Work instructions:
Extract each line in the records below that contains the word "kaip", and copy those lines without changes.

Input data:
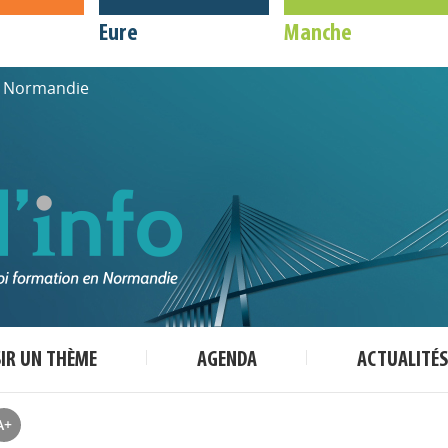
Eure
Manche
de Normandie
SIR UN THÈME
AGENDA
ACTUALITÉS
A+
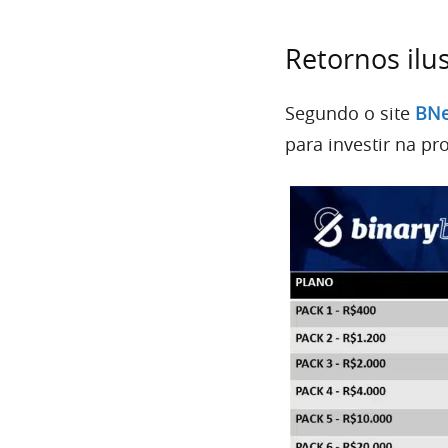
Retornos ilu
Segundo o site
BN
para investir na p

--

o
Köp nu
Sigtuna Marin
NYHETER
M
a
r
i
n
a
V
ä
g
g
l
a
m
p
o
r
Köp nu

* * *

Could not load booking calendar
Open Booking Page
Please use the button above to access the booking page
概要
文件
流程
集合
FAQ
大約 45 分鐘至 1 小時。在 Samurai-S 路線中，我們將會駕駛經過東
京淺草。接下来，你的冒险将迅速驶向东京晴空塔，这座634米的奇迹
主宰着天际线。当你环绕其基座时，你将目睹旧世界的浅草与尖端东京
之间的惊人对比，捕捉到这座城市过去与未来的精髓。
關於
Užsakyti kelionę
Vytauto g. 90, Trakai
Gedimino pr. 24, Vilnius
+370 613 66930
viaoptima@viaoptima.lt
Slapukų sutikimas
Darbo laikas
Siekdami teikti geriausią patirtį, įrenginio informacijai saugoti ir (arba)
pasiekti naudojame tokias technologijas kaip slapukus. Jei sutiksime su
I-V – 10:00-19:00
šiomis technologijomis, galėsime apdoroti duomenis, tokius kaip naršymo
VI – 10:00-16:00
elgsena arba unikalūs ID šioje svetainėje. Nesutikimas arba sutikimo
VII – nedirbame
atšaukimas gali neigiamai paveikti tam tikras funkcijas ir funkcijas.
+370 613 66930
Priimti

Result of this task:
pasiekti naudojame tokias technologijas kaip slapukus. Jei sutiksime su
šiomis technologijomis, galėsime apdoroti duomenis, tokius kaip naršymo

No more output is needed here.